Recently, a major breakthrough in the search for single nucleotide polymorphisms (SNPs) for schizophrenia took place. In the updated meta-analyses of GWAS studies, 108 genome-wide significant hits were reported.2 Following the progress of genetic research into these and other disease phenotypes, the collection of larger cohorts is likely to yield success in identifying the genetic variants involved in MDD.
For MDD, an increase in sample size can be realized through recruiting more cases and controls, for which DNA and GWA data will be subsequently collected. This approach is considerably resource-intensive. A complementary and very efficient approach would be to phenotype MDD in existing biobank cohorts, such as those united in BBRMI-NL. In addition to MDD case finding, it is also important to verify that controls have had no MDD in lifetime, given the high lifetime prevalence of MDD (last estimates for the Netherlands 13% in men and 24% in women). Unscreened control groups may contain a high number of cases, which reduces statistical power and thus limits success in gene finding enterprises. Furthermore, previous studies have been highly heterogeneous in their assessment of MDD. Harmonizing MDD assessment throughout studies may result in more homogeneity of MDD between studies, and offers the possibility to study specific characteristics of depression.

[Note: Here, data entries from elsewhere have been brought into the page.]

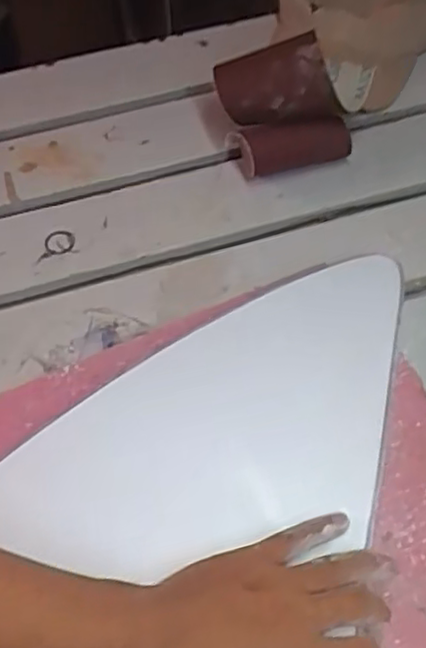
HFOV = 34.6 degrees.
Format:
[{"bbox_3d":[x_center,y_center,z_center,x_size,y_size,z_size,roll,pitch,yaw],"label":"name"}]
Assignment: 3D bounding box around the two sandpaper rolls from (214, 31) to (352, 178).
[{"bbox_3d":[0.067,-0.210,0.650,0.112,0.115,0.081,-10,59,-5],"label":"two sandpaper rolls"}]

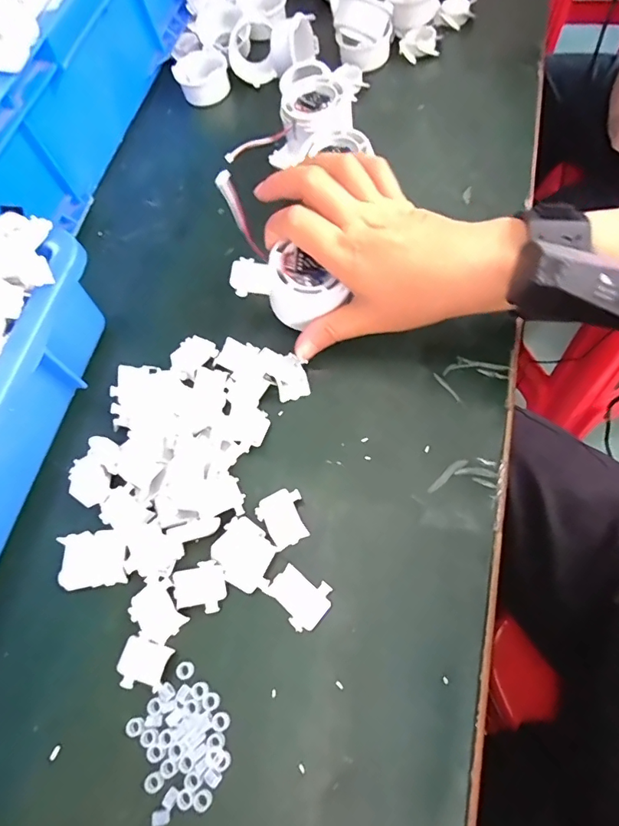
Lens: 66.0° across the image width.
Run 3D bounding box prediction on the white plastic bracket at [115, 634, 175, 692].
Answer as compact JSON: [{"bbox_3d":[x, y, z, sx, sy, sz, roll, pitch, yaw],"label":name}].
[{"bbox_3d":[-0.098,0.147,0.279,0.028,0.004,0.027,19,70,16],"label":"white plastic bracket"}]

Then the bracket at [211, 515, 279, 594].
[{"bbox_3d":[-0.039,0.088,0.295,0.042,0.006,0.035,33,74,20],"label":"bracket"}]

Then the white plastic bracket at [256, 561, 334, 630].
[{"bbox_3d":[-0.007,0.106,0.282,0.039,0.005,0.029,36,75,21],"label":"white plastic bracket"}]

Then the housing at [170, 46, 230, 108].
[{"bbox_3d":[-0.110,-0.346,0.491,0.052,0.025,0.054,-3,65,7],"label":"housing"}]

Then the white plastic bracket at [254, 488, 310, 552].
[{"bbox_3d":[-0.015,0.065,0.302,0.029,0.007,0.034,-31,65,-6],"label":"white plastic bracket"}]

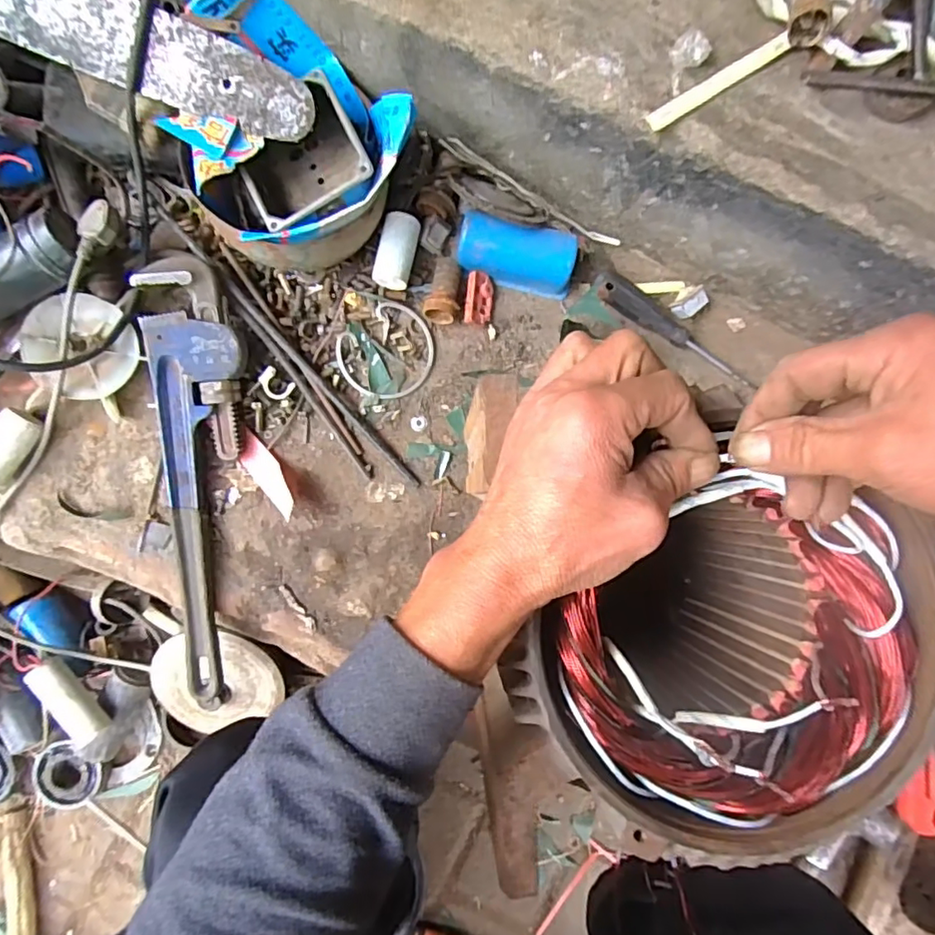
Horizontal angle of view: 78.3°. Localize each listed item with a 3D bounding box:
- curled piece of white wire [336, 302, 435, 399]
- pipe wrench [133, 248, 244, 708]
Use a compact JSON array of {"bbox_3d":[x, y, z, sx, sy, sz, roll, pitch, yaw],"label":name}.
[{"bbox_3d":[-0.077,-0.112,0.567,0.090,0.009,0.083,0,85,-4],"label":"curled piece of white wire"},{"bbox_3d":[-0.255,0.018,0.546,0.080,0.033,0.419,1,99,-4],"label":"pipe wrench"}]

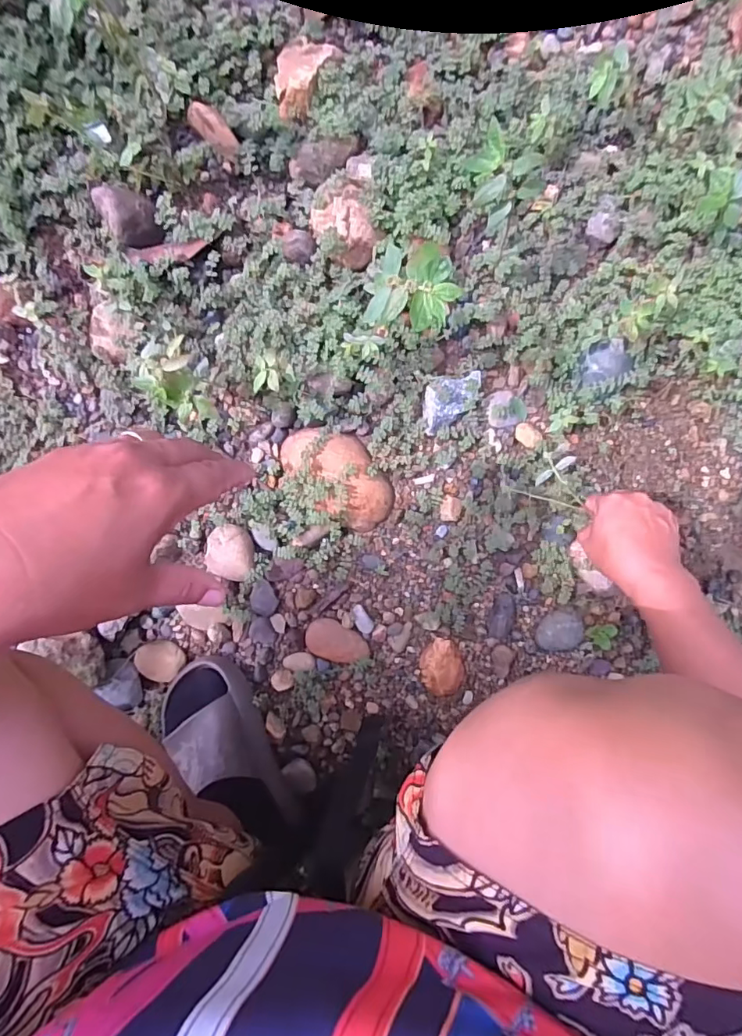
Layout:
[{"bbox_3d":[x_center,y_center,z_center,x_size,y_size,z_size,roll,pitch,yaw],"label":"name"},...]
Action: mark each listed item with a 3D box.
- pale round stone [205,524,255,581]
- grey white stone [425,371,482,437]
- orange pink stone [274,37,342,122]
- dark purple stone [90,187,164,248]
[{"bbox_3d":[-0.154,0.038,0.547,0.055,0.025,0.056,0,96,3],"label":"pale round stone"},{"bbox_3d":[0.087,-0.121,0.523,0.063,0.023,0.052,-11,95,4],"label":"grey white stone"},{"bbox_3d":[-0.069,-0.447,0.501,0.058,0.023,0.096,13,79,1],"label":"orange pink stone"},{"bbox_3d":[-0.244,-0.306,0.500,0.049,0.038,0.057,-34,93,5],"label":"dark purple stone"}]

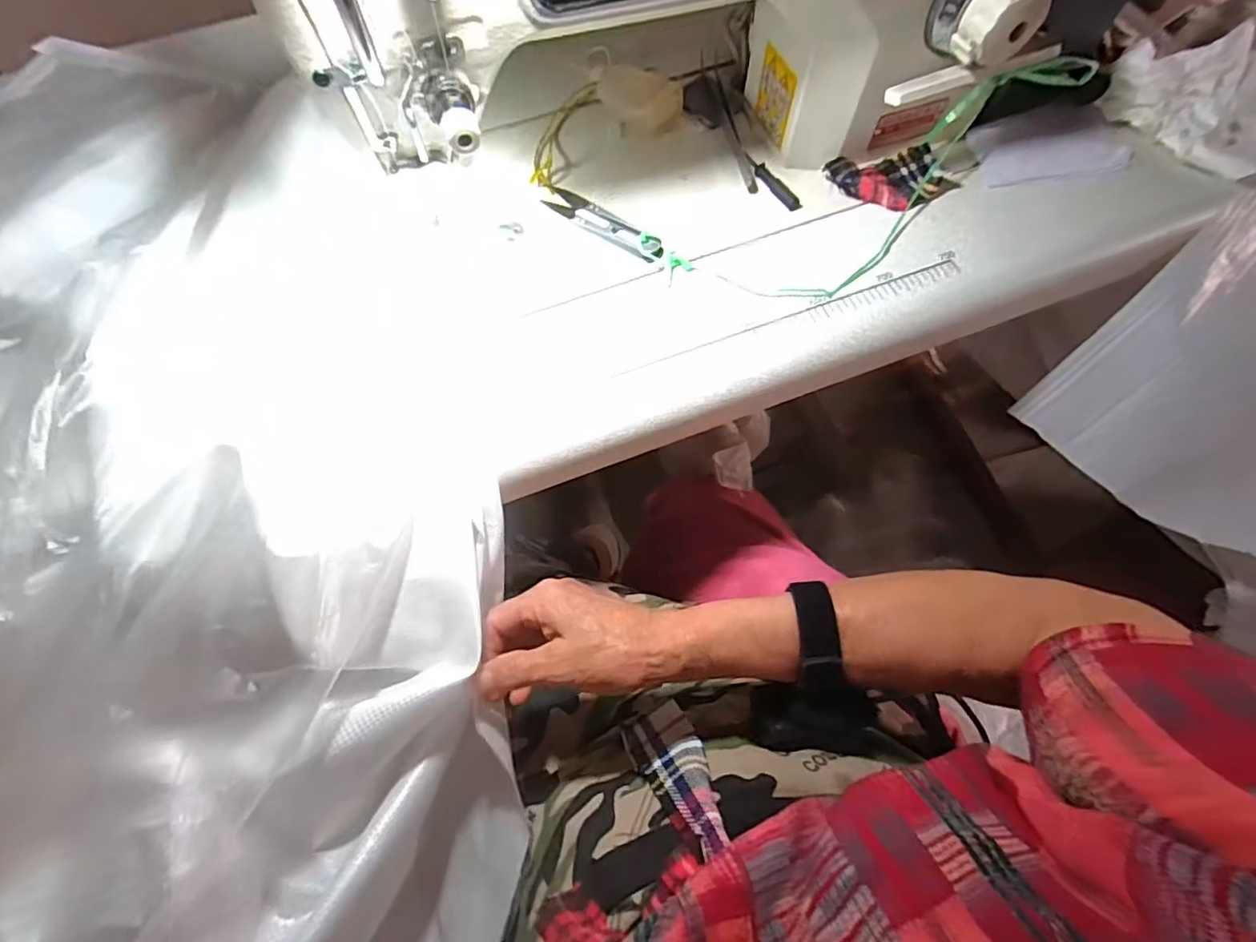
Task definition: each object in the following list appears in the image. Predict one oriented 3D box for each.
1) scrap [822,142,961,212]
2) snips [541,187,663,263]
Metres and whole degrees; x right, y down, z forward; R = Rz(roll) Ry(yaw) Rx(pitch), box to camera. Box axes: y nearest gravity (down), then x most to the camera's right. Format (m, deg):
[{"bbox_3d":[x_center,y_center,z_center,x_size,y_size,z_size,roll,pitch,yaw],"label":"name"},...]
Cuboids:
[{"bbox_3d":[0.192,-0.210,0.419,0.086,0.016,0.051,-12,67,-4],"label":"scrap"},{"bbox_3d":[-0.016,-0.177,0.414,0.099,0.008,0.022,36,72,15],"label":"snips"}]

To increase the number of MDD cases and controls and harmonize the assessment of MDD, we will set up a phenotypic assessment of MDD in existing studies with genome-wide data that participate in Biobanking and Biomolecular Research Infrastructure – Netherlands (BBMRI-NL), using a valid online instrument. In addition to the relevance for gene finding in MDD, this will serve as a proof of concept study for the feasibility of a rapid phenotypic assessment in ongoing biobank studies, which may be applied to other phenotypic assessments (e.g. other psychiatric, behaviorial or somatic traits) in the near future.